Chemical and physical data
- Formula: C_{21}H_{19}N_{3}O_{4}S_{2}
- Molar mass: 441.52 g·mol^{−1}
- 3D model (JSmol): Interactive image;
- SMILES COC1=CC=CC(=C1O)CNC2=CC=C(C=C2)S(=O)(=O)NC3=NC4=CC=CC=C4S3;
- InChI InChI=1S/C21H19N3O4S2/c1-28-18-7-4-5-14(20(18)25)13-22-15-9-11-16(12-10-15)30(26,27)24-21-23-17-6-2-3-8-19(17)29-21/h2-12,22,25H,13H2,1H3,(H,23,24); Key:OWHBVKBNNRYMIN-UHFFFAOYSA-N;

= Onvoloxastat =

Onvoloxastat (INN; developmental code names CAD-1005, VLX-1005, and ML355) is a 12-lipoxygenase (12-LOX; ALOX12) inhibitor which is under development for the treatment of heparin-induced thrombocytopenia and thrombosis syndrome (HITTS), acute kidney injury, and diabetes.
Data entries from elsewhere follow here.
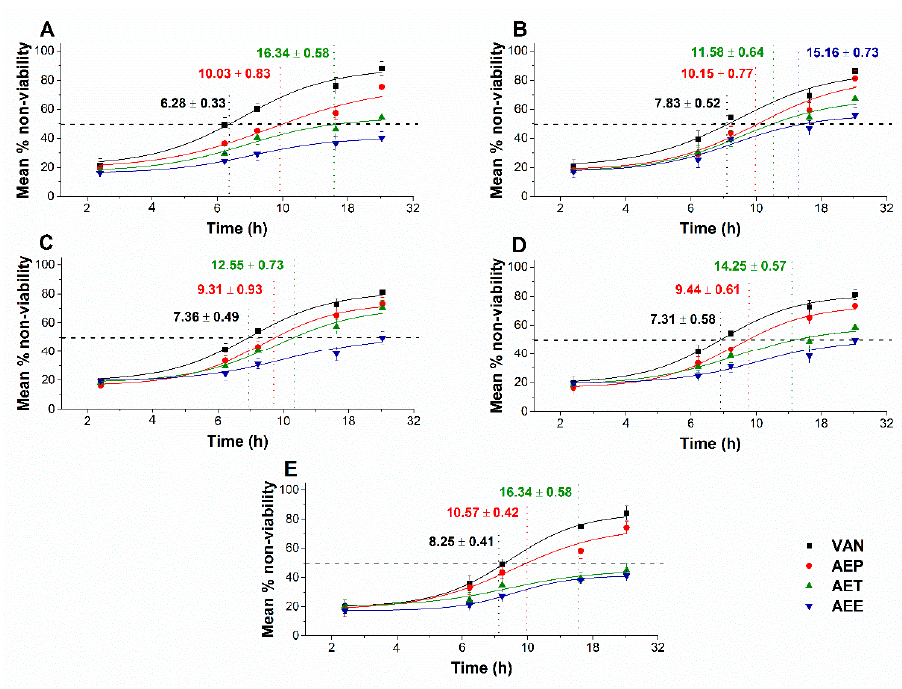
Figure 13. Mean percentage non-viability of AEP, AET and AEE at their MEC 10 concentrations on the metabolic activities of the planktonic E. coli ( A ), S. aureus ( B ), B. subtilis ( C ), P. aeruginosa ( D ), and S. pyogenes ( E ) compared to their respective 0 h samples and vancomycin (VAN) standard antimicrobial controls after 2, 6, 8, 16 and 24 h of treatment (mean ± SD, n = 6 independent experiments each with three technical replicates).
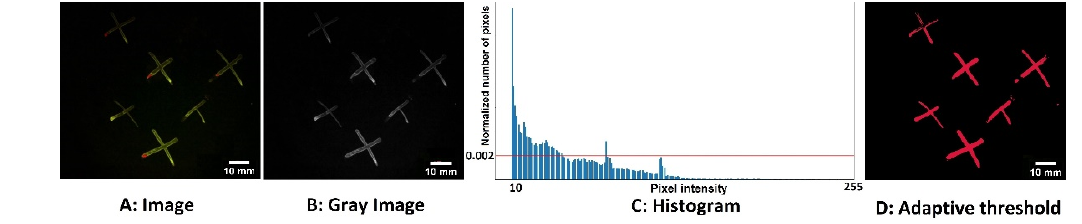
Figure 2. The adaptive threshold segmentation method used to detect fluorescence emission areas from olive oil residue marks. ( A ) The fluorescence image from the color camera; ( B ) the extracted green band monochrome image; ( C ) the histogram and threshold (red line); and ( D ) the resulting binary image mask. The scale bar for all images is set to 10 mm.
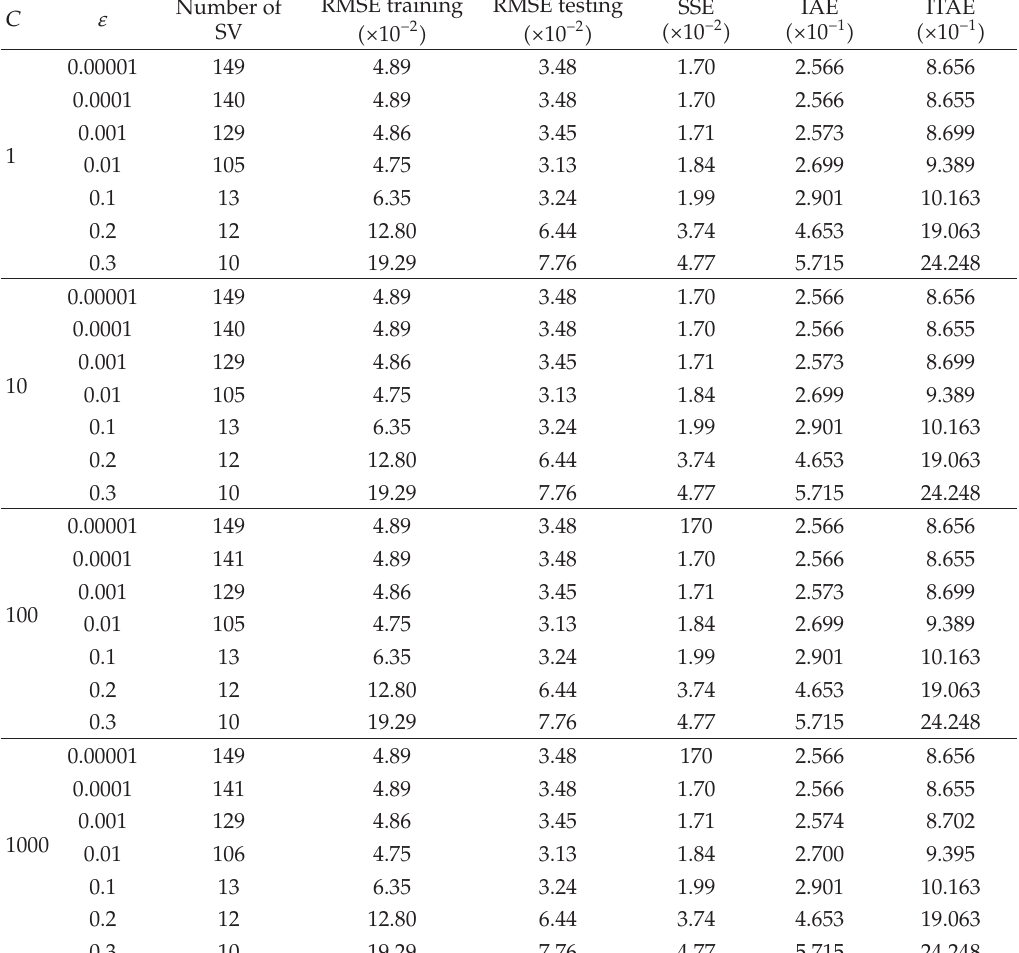
Table 1: Learning results of an SVM regression with di ff erent values of C and ε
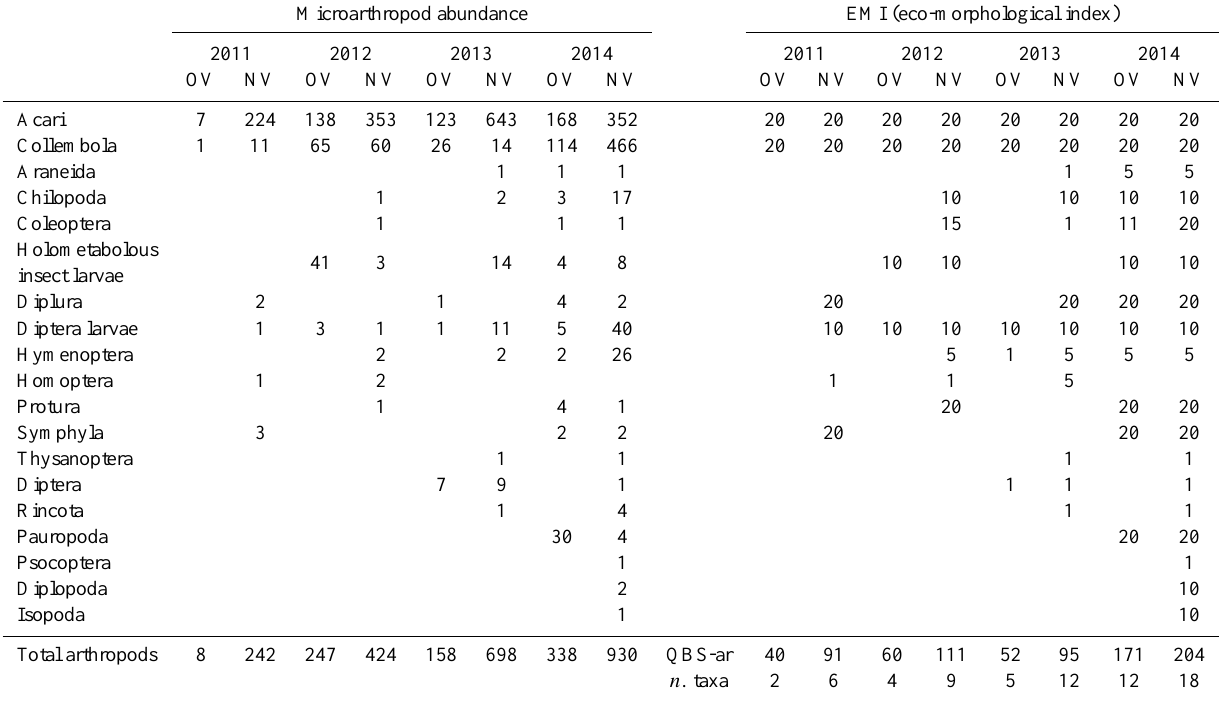
Table 3. Abundance of soil microarthropods, number of taxa and QBS-ar index (as resulting from the sum of the EMI scores) in the old (OV) and in the new (NV) vineyard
It is taken orally.

== Pharmacology ==

The drug is a potent, highly selective, non-competitive, and reversible 12-LOX inhibitor (IC_{50} = 340 nM). It shows anti-inflammatory, antiplatelet, and antithrombotic effects in preclinical research. 12-LOX has been found to play a key role in the hyperinflammation induced by severe SARS-CoV-2 infection and onvoloxastat can reduce these responses and improve survival in rodents. The drug also antagonizes lipopolysaccharide (LPS)-induced inflammation.

== History ==

Onvoloxastat was first described in the scientific literature by 2010. It was developed by Cadrenal Therapeutics and Veralox Therapeutics, among other organizations. As of July 2026, the drug is in phase 2 clinical trials for HITTS and is in the preclinical research stage of development for acute kidney injury, type 1 diabetes, and type 2 diabetes. It was among the first selective 12-LOX inhibitors to be discovered and has been described as the "state-of-the-art" inhibitor of this enzyme.